* [Your goal] The data below holds a line containing "Carte Saint-Valentin" and a line containing "20 févr. 2012 à 14:23"; please quote exactly those two lines and every line between them, and nothing else.

══════════

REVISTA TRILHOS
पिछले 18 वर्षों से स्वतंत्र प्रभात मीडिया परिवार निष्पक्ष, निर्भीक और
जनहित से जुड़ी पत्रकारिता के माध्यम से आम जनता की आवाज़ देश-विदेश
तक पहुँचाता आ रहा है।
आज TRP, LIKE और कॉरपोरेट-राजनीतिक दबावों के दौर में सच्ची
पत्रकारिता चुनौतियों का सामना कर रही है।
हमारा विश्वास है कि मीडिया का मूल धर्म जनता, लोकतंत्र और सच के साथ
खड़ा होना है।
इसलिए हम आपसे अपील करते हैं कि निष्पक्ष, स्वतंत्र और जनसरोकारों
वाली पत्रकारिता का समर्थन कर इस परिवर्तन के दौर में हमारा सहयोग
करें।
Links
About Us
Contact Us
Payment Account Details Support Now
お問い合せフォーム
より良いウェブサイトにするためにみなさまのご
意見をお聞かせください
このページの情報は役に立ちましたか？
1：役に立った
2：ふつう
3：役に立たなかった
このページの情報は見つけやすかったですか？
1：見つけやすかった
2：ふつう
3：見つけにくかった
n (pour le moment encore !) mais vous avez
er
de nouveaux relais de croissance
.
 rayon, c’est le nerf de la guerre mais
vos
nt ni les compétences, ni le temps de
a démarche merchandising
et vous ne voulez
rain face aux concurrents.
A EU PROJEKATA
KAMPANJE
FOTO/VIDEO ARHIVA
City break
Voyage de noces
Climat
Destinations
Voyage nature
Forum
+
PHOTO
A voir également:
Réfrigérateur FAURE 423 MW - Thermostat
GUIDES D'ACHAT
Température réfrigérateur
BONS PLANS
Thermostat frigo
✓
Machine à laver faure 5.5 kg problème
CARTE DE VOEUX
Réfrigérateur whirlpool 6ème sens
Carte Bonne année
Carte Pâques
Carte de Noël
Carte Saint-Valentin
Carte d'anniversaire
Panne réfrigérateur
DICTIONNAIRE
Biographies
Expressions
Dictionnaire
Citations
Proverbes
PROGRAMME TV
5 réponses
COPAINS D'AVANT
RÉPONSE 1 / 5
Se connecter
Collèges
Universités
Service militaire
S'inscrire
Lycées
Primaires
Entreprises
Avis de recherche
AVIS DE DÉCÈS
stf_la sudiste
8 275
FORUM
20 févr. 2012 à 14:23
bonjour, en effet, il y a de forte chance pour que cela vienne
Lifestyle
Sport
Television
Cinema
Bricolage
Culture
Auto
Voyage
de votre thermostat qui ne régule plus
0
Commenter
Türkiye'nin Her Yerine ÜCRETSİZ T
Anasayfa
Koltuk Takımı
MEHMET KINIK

══════════

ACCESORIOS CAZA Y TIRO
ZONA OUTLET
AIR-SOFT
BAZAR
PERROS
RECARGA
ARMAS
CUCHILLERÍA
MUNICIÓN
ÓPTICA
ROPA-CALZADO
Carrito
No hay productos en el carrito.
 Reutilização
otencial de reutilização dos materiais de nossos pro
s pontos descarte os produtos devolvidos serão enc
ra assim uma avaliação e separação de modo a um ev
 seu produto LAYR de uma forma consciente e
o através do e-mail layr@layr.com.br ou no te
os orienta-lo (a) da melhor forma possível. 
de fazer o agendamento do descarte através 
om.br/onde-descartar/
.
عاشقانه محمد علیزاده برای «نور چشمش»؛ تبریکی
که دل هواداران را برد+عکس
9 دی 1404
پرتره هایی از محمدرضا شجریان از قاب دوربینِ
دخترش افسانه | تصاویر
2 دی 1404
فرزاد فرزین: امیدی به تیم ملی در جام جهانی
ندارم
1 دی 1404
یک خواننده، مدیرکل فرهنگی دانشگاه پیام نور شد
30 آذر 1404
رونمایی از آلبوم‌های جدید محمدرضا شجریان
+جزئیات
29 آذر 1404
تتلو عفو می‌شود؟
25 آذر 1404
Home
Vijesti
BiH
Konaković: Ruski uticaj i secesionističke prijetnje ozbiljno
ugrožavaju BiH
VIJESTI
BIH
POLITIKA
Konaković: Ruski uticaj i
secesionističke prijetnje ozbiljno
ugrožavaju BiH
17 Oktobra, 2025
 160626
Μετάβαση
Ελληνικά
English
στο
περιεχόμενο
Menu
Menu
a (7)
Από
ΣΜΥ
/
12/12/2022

══════════

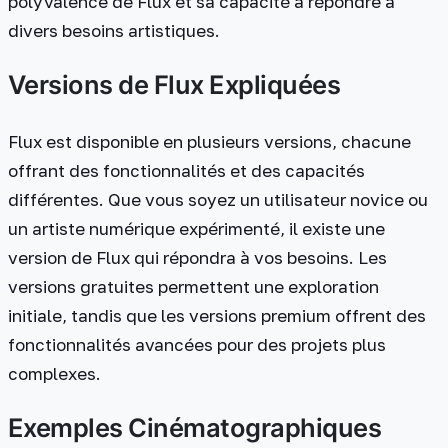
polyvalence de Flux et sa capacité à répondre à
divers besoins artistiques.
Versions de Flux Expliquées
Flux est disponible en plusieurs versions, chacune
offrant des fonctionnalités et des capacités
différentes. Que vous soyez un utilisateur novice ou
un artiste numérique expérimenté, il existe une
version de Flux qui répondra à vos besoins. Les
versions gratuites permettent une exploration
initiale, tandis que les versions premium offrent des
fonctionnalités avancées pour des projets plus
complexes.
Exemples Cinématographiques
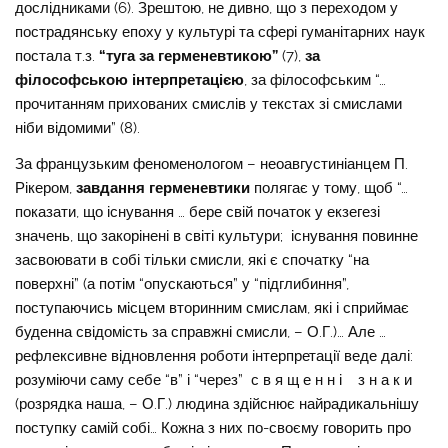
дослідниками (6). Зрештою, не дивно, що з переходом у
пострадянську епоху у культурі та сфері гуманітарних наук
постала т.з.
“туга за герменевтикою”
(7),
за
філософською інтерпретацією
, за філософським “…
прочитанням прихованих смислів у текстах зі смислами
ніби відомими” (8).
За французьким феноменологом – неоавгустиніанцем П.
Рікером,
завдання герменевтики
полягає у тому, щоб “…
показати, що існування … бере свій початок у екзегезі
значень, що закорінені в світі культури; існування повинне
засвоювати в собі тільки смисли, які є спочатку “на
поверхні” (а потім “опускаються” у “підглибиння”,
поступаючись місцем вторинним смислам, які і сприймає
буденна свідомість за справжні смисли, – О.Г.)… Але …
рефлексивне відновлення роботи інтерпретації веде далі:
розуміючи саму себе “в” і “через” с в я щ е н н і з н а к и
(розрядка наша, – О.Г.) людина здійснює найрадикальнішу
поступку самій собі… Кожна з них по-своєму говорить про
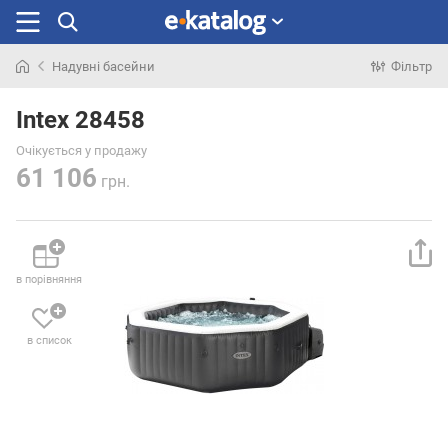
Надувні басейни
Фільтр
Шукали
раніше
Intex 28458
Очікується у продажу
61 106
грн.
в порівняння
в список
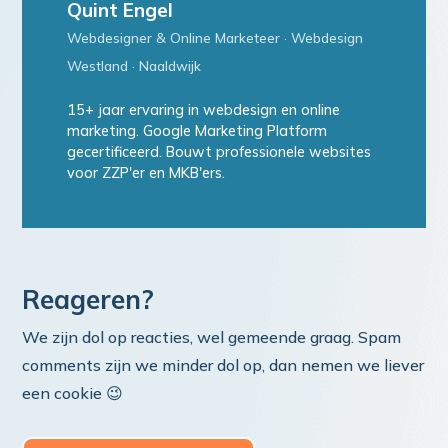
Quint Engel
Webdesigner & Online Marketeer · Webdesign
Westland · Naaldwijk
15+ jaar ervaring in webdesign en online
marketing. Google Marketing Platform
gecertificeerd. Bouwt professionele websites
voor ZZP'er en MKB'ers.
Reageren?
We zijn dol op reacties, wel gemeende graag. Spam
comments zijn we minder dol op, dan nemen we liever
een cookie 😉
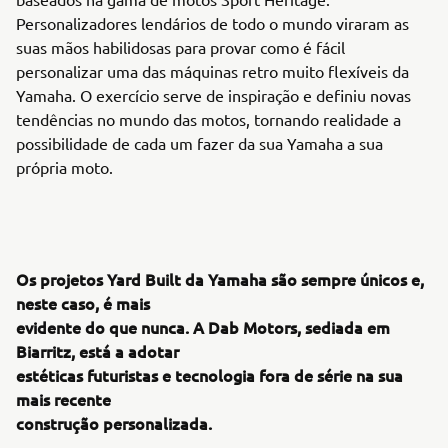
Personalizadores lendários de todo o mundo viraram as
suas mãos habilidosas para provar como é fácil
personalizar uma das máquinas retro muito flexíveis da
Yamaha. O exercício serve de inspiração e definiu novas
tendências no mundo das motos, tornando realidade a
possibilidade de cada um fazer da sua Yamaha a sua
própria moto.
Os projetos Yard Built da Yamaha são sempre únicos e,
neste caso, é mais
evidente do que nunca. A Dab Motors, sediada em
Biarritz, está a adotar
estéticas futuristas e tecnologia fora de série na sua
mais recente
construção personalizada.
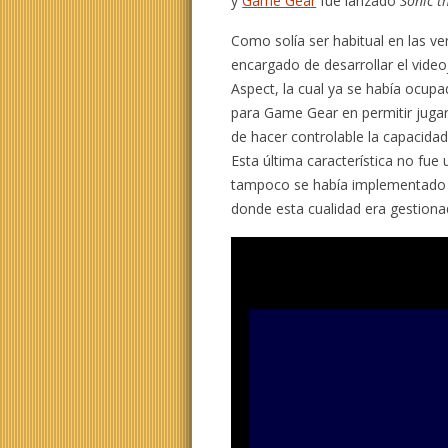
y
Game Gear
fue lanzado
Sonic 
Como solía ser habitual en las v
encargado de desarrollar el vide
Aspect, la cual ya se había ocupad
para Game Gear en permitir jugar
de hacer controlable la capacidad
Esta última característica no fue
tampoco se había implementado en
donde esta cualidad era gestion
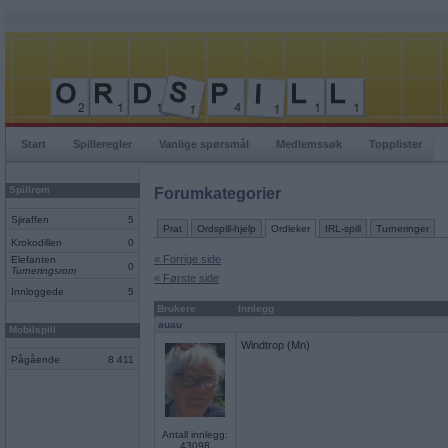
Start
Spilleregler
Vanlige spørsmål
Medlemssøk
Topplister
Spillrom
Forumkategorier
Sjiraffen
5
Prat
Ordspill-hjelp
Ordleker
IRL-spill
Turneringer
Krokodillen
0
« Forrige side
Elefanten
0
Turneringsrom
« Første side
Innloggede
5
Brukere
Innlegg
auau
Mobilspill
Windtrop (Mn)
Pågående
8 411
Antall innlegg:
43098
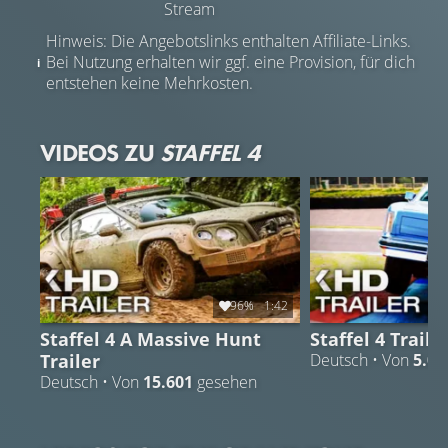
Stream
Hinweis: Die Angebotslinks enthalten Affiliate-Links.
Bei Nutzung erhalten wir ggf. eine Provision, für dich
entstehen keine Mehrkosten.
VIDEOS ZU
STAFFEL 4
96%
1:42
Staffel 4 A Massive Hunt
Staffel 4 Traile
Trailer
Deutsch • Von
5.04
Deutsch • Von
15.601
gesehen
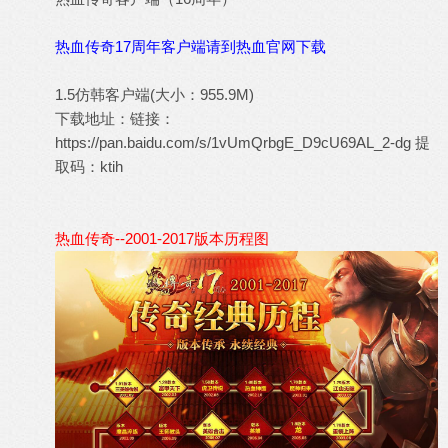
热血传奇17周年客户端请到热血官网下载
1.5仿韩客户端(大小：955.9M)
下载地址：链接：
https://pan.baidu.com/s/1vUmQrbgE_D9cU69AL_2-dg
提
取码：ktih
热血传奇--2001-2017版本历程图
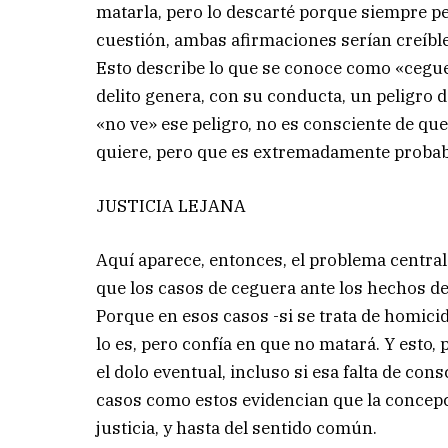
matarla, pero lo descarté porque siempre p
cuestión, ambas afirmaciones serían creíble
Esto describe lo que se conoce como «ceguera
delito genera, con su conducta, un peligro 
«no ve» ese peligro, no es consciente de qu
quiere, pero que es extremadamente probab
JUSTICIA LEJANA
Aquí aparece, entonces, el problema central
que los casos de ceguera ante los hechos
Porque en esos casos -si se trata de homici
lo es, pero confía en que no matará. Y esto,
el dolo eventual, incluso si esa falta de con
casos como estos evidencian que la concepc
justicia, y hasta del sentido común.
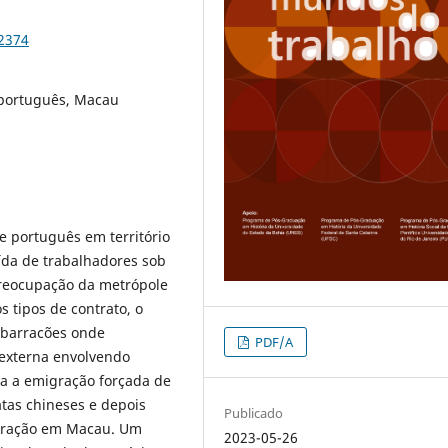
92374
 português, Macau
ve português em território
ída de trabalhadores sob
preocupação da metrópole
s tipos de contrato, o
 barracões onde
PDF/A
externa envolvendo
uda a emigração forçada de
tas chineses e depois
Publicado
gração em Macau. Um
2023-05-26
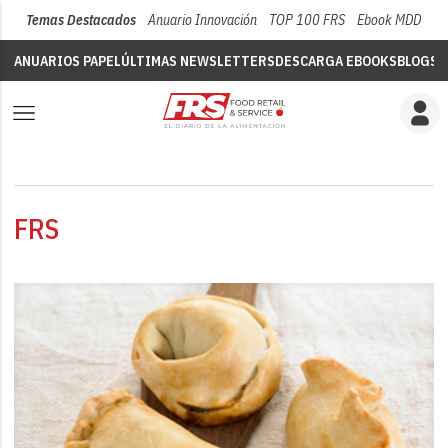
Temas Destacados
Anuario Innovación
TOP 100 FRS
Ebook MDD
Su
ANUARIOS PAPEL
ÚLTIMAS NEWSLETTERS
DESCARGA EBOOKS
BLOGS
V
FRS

══════════

* [Answer below]
Carte Saint-Valentin
Carte d'anniversaire
Panne réfrigérateur
DICTIONNAIRE
Biographies
Expressions
Dictionnaire
Citations
Proverbes
PROGRAMME TV
5 réponses
COPAINS D'AVANT
RÉPONSE 1 / 5
Se connecter
Collèges
Universités
Service militaire
S'inscrire
Lycées
Primaires
Entreprises
Avis de recherche
AVIS DE DÉCÈS
stf_la sudiste
8 275
FORUM
20 févr. 2012 à 14:23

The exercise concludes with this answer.